Internet of Things (IoT) devices are leading to advancements in innovation, efficiency, and sustainability across various industries. However, as the number of connected IoT devices increases, the risk of intrusion becomes a major concern in IoT security. To prevent intrusions, it is crucial to implement intrusion detection systems (IDSs) that can detect and prevent such attacks. IDSs are a critical component of cybersecurity infrastructure. They are designed to detect and respond to malicious activities within a network or system. Traditional IDS methods rely on predefined signatures or rules to identify known threats, but these techniques may struggle to detect novel or sophisticated attacks. The implementation of IDSs with machine learning (ML) and deep learning (DL) techniques has been proposed to improve IDSs' ability to detect attacks. This will enhance overall cybersecurity posture and resilience. However, ML and DL techniques face several issues that may impact the models' performance and effectiveness, such as overfitting and the effects of unimportant features on finding meaningful patterns. To ensure better performance and reliability of machine learning models in IDSs when dealing with new and unseen threats, the models need to be optimized. This can be done by addressing overfitting and implementing feature selection. In this paper, we propose a scheme to optimize IoT intrusion detection by using class balancing and feature selection for preprocessing. We evaluated the experiment on the UNSW-NB15 dataset and the NSL-KD dataset by implementing two different ensemble models: one using a support vector machine (SVM) with bagging and another using long short-term memory (LSTM) with stacking. The results of the performance and the confusion matrix show that the LSTM stacking with analysis of variance (ANOVA) feature selection model is a superior model for classifying network attacks. It has remarkable accuracies of 96.92% and 99.77% and overfitting values of 0.33% and 0.04% on the two datasets, respectively. The model's ROC is also shaped with a sharp bend, with AUC values of 0.9665 and 0.9971 for the UNSW-NB15 dataset and the NSL-KD dataset, respectively.

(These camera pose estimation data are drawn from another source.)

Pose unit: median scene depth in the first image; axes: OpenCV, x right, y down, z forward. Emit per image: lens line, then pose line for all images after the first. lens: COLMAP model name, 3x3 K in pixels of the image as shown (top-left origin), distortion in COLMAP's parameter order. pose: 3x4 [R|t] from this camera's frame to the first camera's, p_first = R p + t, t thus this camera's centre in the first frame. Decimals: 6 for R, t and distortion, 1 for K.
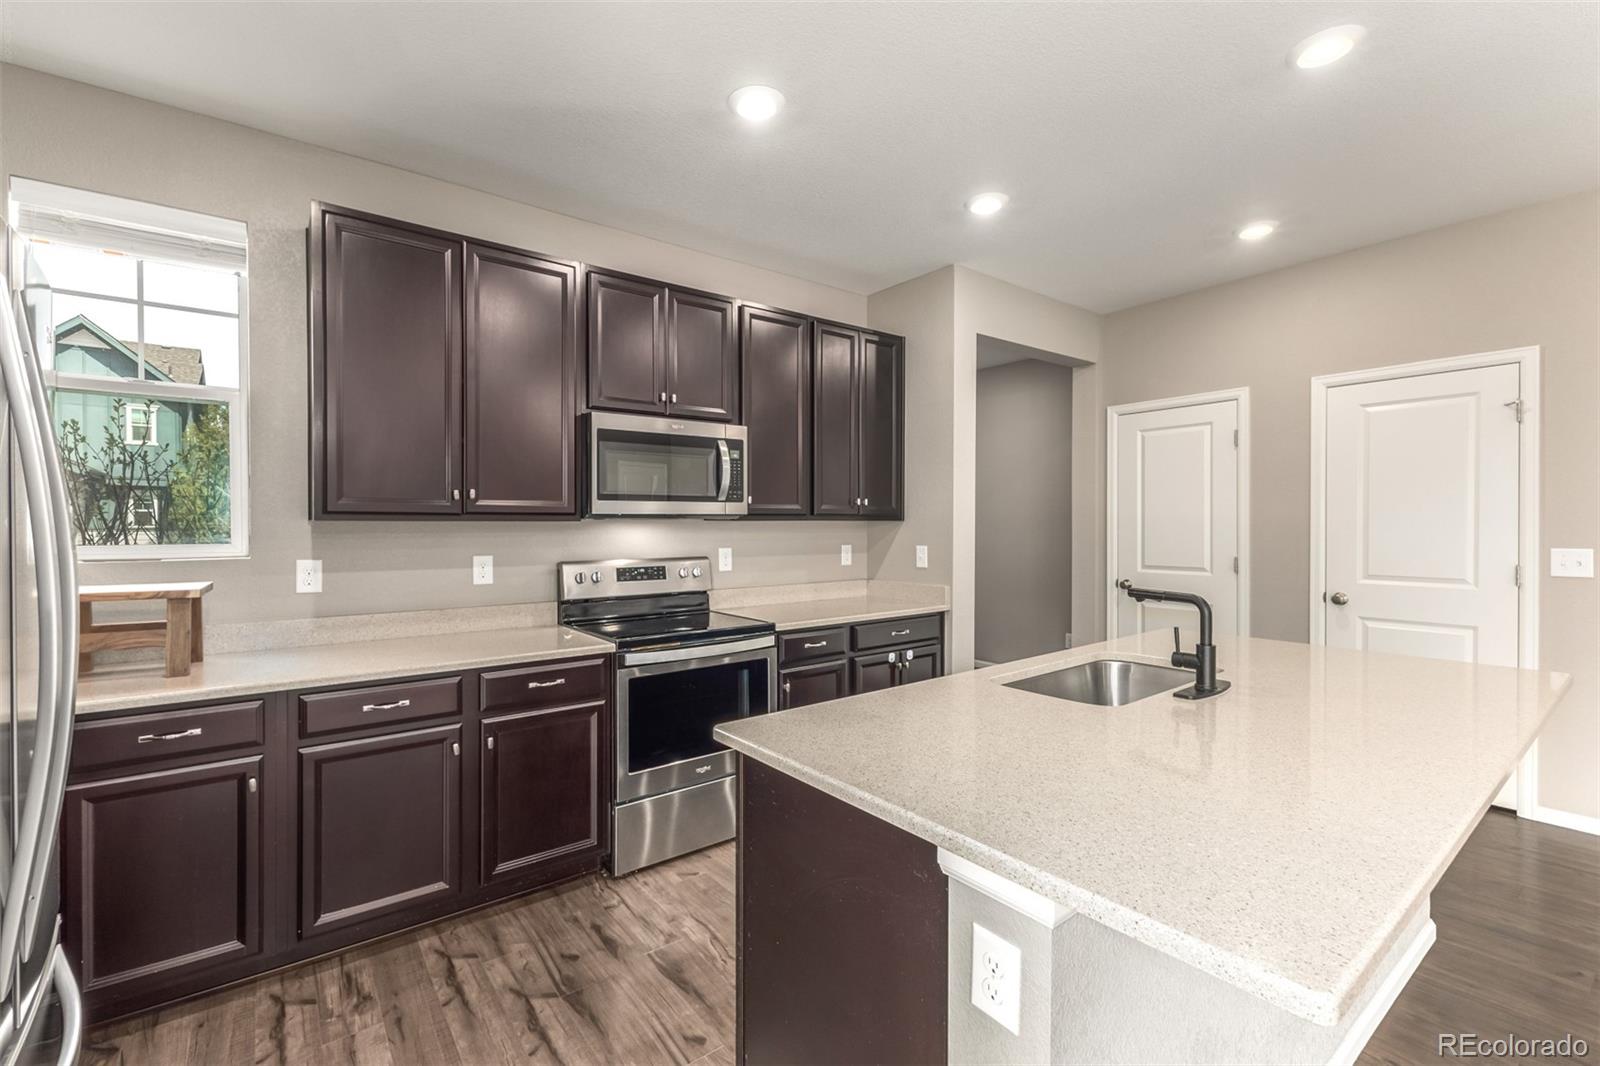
lens RADIAL K [[694.3, 0, 792.5], [0, 694.3, 534.7], [0, 0, 1]] dist [0.006194, -0.001606]
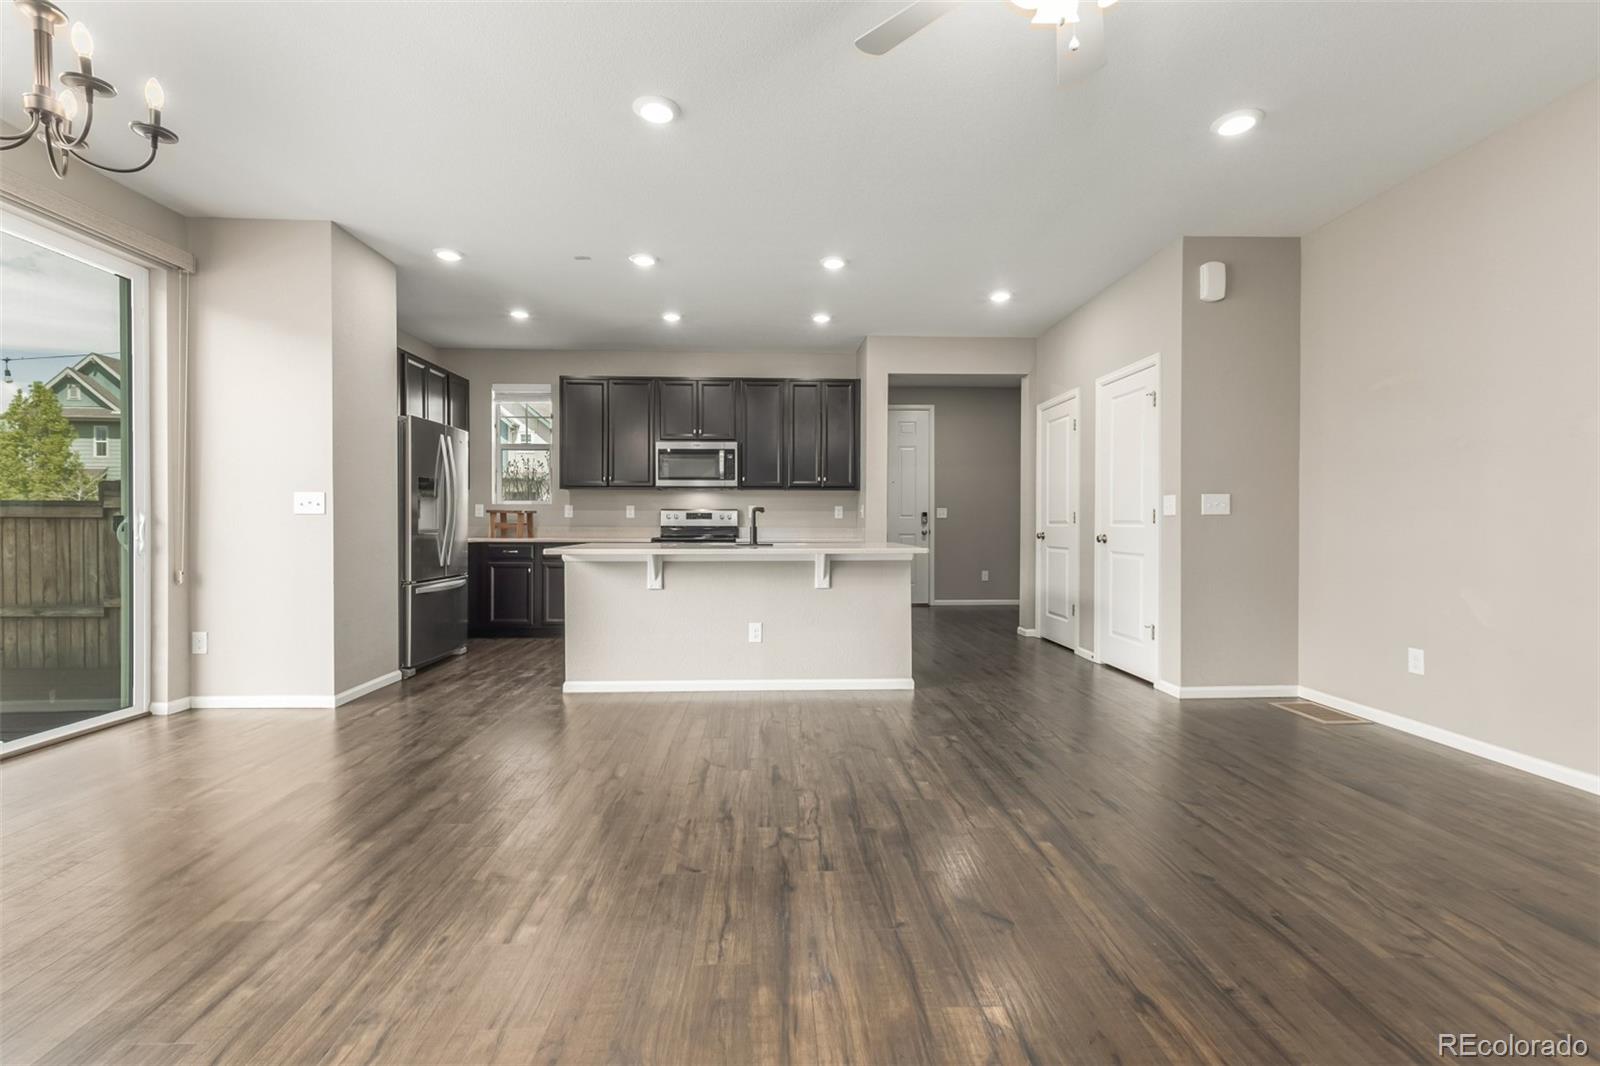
lens RADIAL K [[694.3, 0, 794.2], [0, 694.3, 525.4], [0, 0, 1]] dist [0.006194, -0.001606]
pose [[0.821360, 0.007562, -0.570360, 1.233532], [-0.012719, 0.999906, -0.005060, 0.093585], [0.570268, 0.011411, 0.821379, -0.557420]]
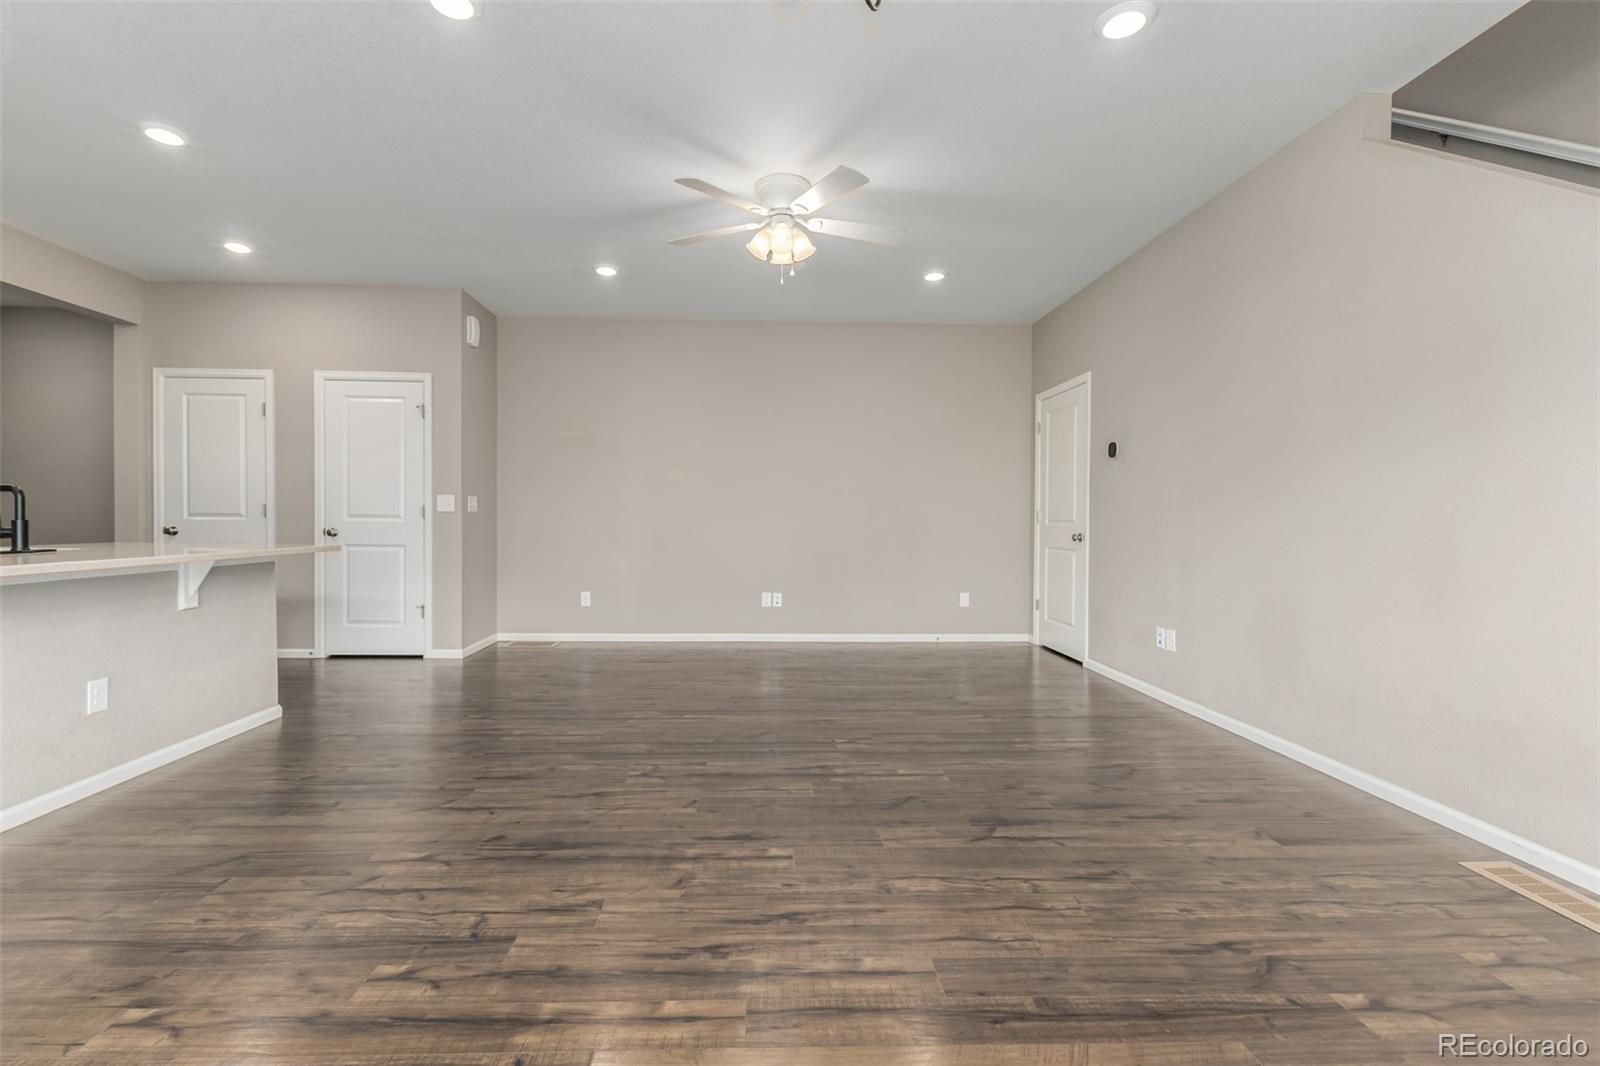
lens RADIAL K [[694.3, 0, 776.9], [0, 694.3, 530.5], [0, 0, 1]] dist [0.006194, -0.001606]
pose [[0.577779, -0.002971, 0.816188, 0.186533], [0.000817, 0.999995, 0.003062, 0.098193], [-0.816193, -0.001102, 0.577778, -0.615518]]
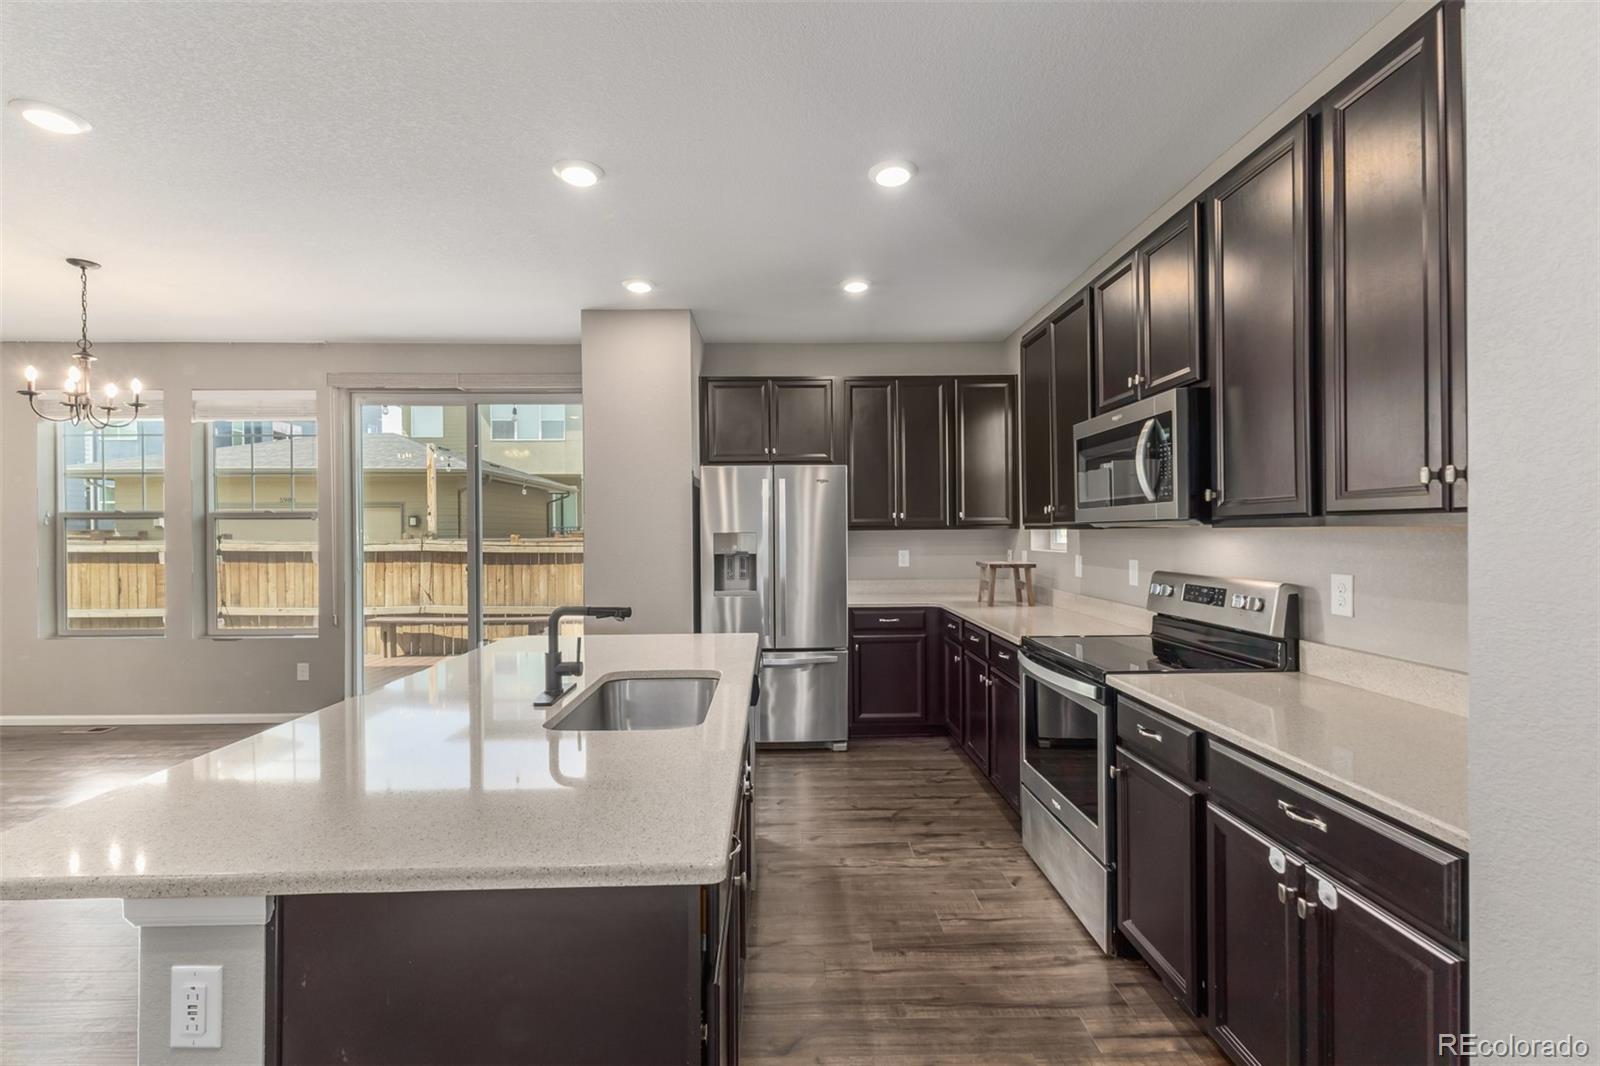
lens RADIAL K [[694.3, 0, 799.7], [0, 694.3, 541.2], [0, 0, 1]] dist [0.006194, -0.001606]
pose [[-0.585240, 0.013420, -0.810749, 0.713136], [-0.004346, 0.999797, 0.019686, -0.019347], [0.810848, 0.015045, -0.585063, 1.118572]]
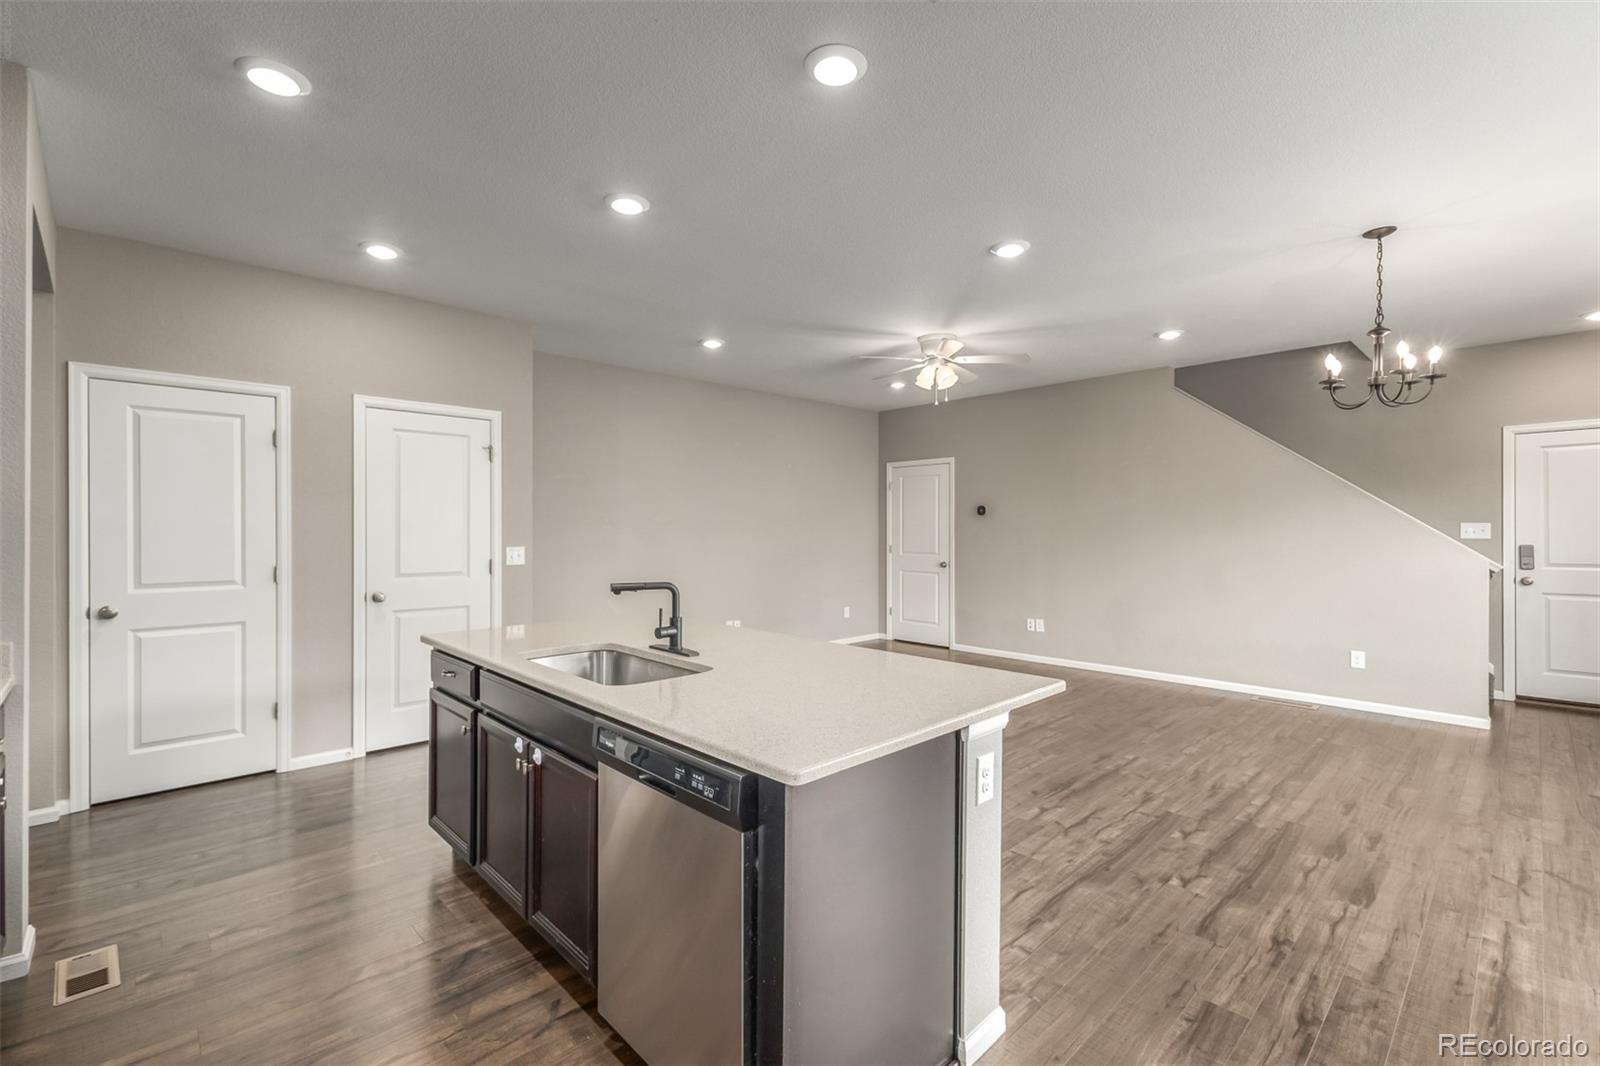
lens RADIAL K [[694.3, 0, 789.5], [0, 694.3, 527.9], [0, 0, 1]] dist [0.006194, -0.001606]
pose [[-0.104792, 0.005211, 0.994481, -0.460420], [0.013659, 0.999899, -0.003800, -0.006924], [-0.994400, 0.013185, -0.104852, 0.528282]]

物联网(IoT)设备正在推动各个行业在创新、效率和可持续性方面取得进步。然而,随着连接的物联网设备数量增加,入侵风险成为物联网安全中的一个主要问题。为了防止入侵,实施能够检测和预防此类攻击的入侵检测系统(IDS)至关重要。IDS是网络安全基础设施的关键组成部分。它们旨在检测并响应网络或系统内的恶意活动。传统的IDS方法依靠预定义的签名或规则来识别已知威胁,但这些技术可能难以检测到新颖或复杂的攻击。有人提出采用机器学习(ML)和深度学习(DL)技术来实施IDS,以提高IDS检测攻击的能力。这将增强整体网络安全态势和恢复能力。然而,ML和DL技术面临一些可能影响模型性能和有效性的问题,例如过拟合以及无关特征对寻找有意义模式的影响。为了确保在处理新的和未知威胁时,IDS中机器学习模型具有更好的性能和可靠性,需要对模型进行优化。这可以通过解决过拟合问题和实施特征选择来实现。在本文中,我们提出了一种通过使用类平衡和特征选择进行预处理来优化物联网入侵检测的方案。我们通过实施两种不同的集成模型,在UNSW-NB15数据集和NSL-KD数据集上进行了实验评估:一种是使用带有装袋法的支持向量机(SVM),另一种是使用带有堆叠法的长短期记忆(LSTM)。性能结果和混淆矩阵表明,采用方差分析(ANOVA)特征选择模型的LSTM堆叠是用于分类网络攻击的卓越模型。在两个数据集上,它分别具有96.92%和99.77%的显著准确率以及0.33%和0.04%的过拟合值。该模型的ROC曲线也呈明显的弯曲形状,在UNSW-NB15数据集和NSL-KD数据集上的AUC值分别为0.9665和0.9971。